Invisibility can be cast on any subject or object.  Size is a practical limit.  The spell can be extended to larger and larger objects, but the cost is more aether.  The other cost to casting the spell is the trick to mastering it.  The spell has to dwell in the mage's mouth as long as it is active.  They must constantly speak the spell over and over, putting it into the air.

Once found, invisibility spells are easy to counter.  The best method is to interrupt the mage speaking it.  There are other ways, most often they involve interfering with the words as they weave in the air.  Often such words can be caught with salt or other heavy earth particles.

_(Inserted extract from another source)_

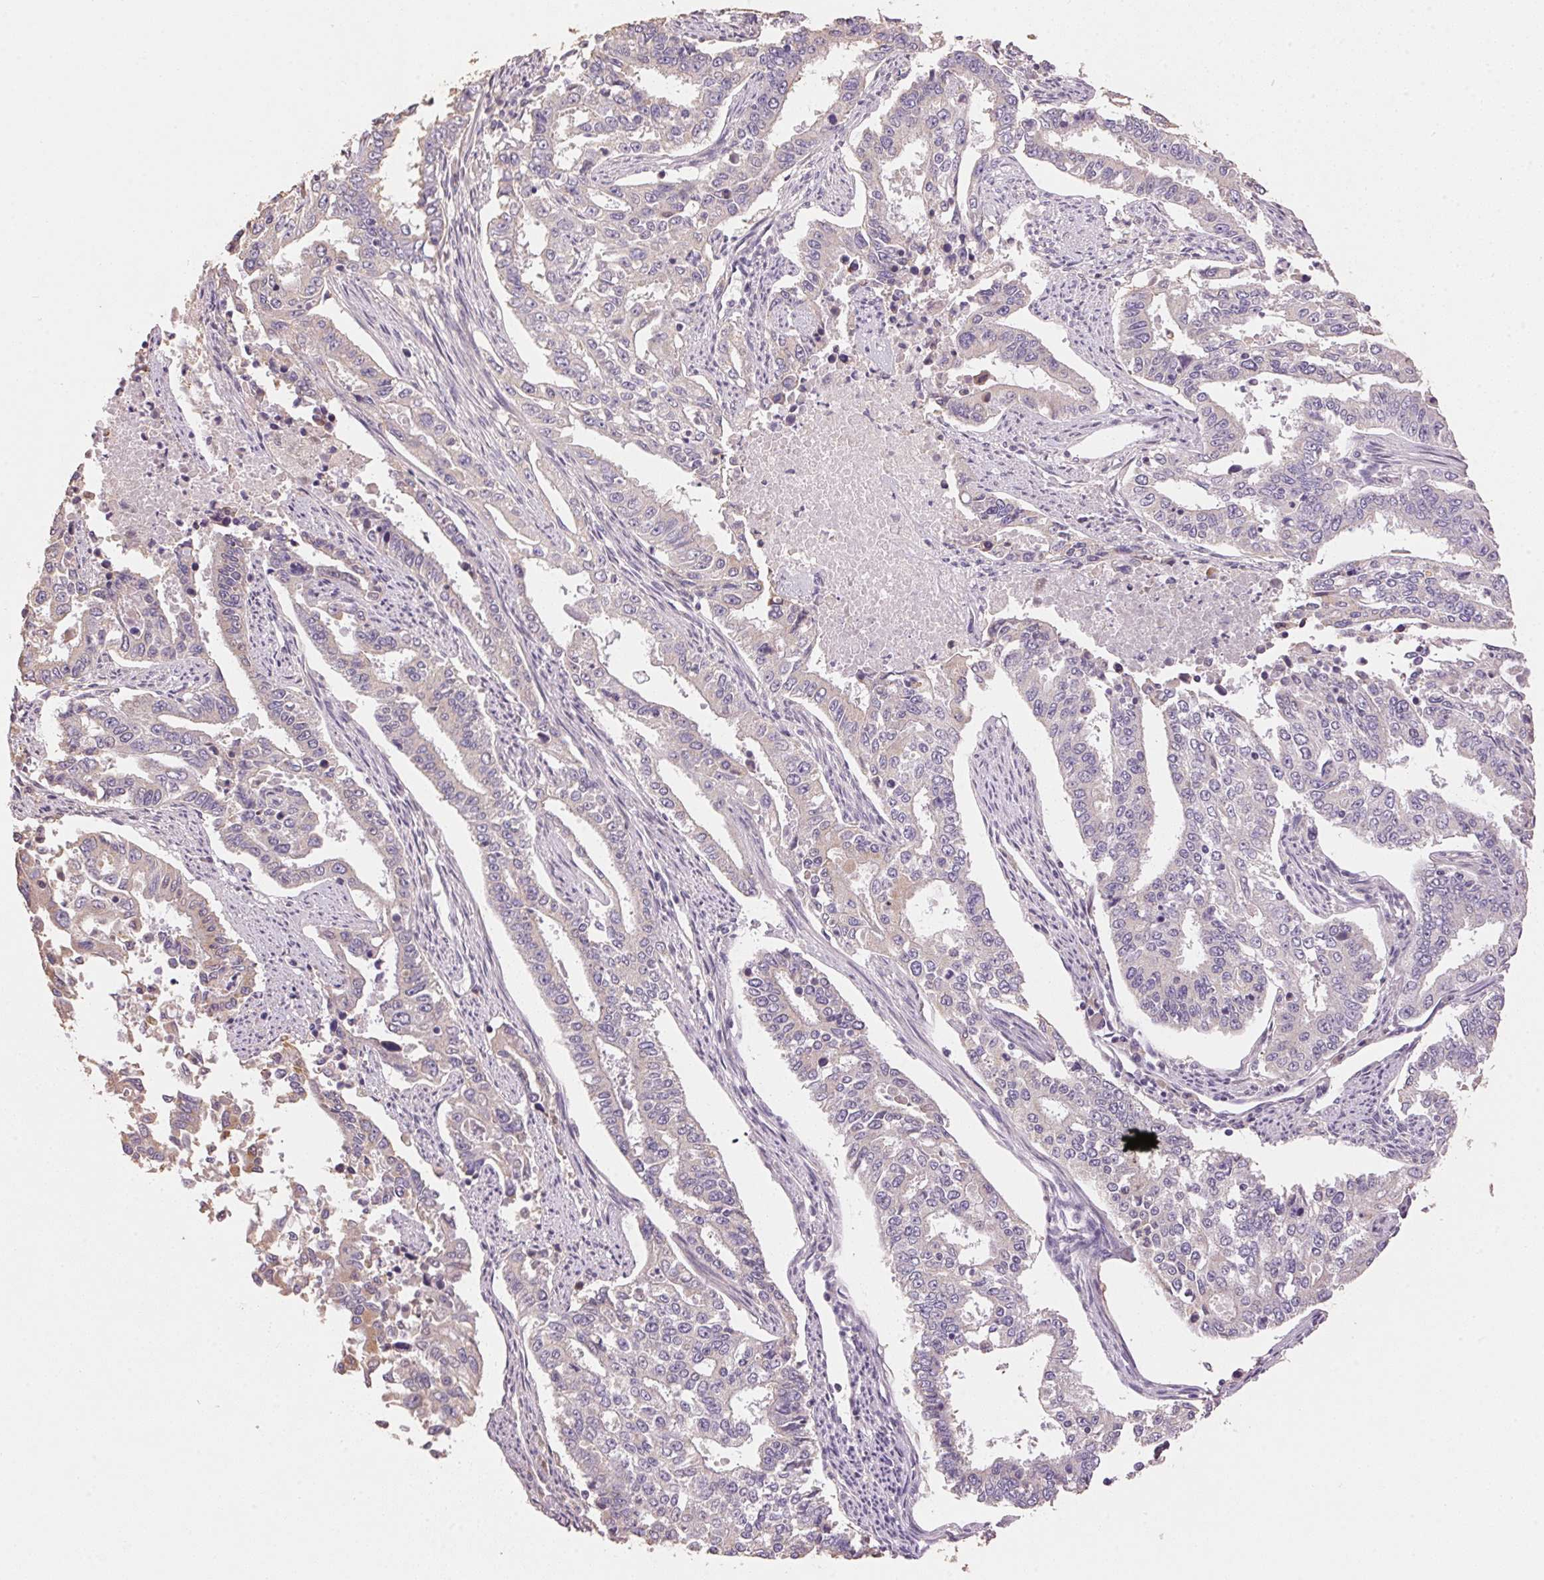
{"staining": {"intensity": "negative", "quantity": "none", "location": "none"}, "tissue": "endometrial cancer", "cell_type": "Tumor cells", "image_type": "cancer", "snomed": [{"axis": "morphology", "description": "Adenocarcinoma, NOS"}, {"axis": "topography", "description": "Uterus"}], "caption": "High power microscopy histopathology image of an immunohistochemistry (IHC) photomicrograph of endometrial cancer, revealing no significant staining in tumor cells. Nuclei are stained in blue.", "gene": "LYZL6", "patient": {"sex": "female", "age": 59}}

Invisibility also inhibits the caster's own senses while the spell is active.  It doesn't blind like Ghostsight would blind a Necromancer.  Whatever sense the spell is blocking, it causes the Air Mage trouble to sense that.  Becoming unseen inhibits some of your vision; blocking sound makes your peripherial hearing worse.

Throne of Aeromancy

Sobriquet: Flight
Cost: 2 Aether
Duration: Lasts Until the Caster touches the ground once more

Flight lets the caster fly.  It is hard to control in stormy conditions.  Like running in a storm or swimming against the current of water, one's ability to fly is limited by their ability to move against outside pressures.  By moving higher in the air, it is possible for flying mages to move impossibly fast.  They can move over mountains.  They can avoid all the obstacles that impedes others.

Flight only ends for a mage if they touch the ground once more.  It is possible to use this as a technicality.  Ground requires that the spell is convinced the mage has touched ground.  A single clod of dirt cannot trick it.  On the other hand, touching the steeple roof of a building does.  Flight doesn't care if one has a good hold, it just ends.  The spell itself seems to detest earth, dirt and rock.  A few mad air mages have suggested Flight spells want to pull them far, far away from the ground.  That the spells themselves want to be in and of the clouds.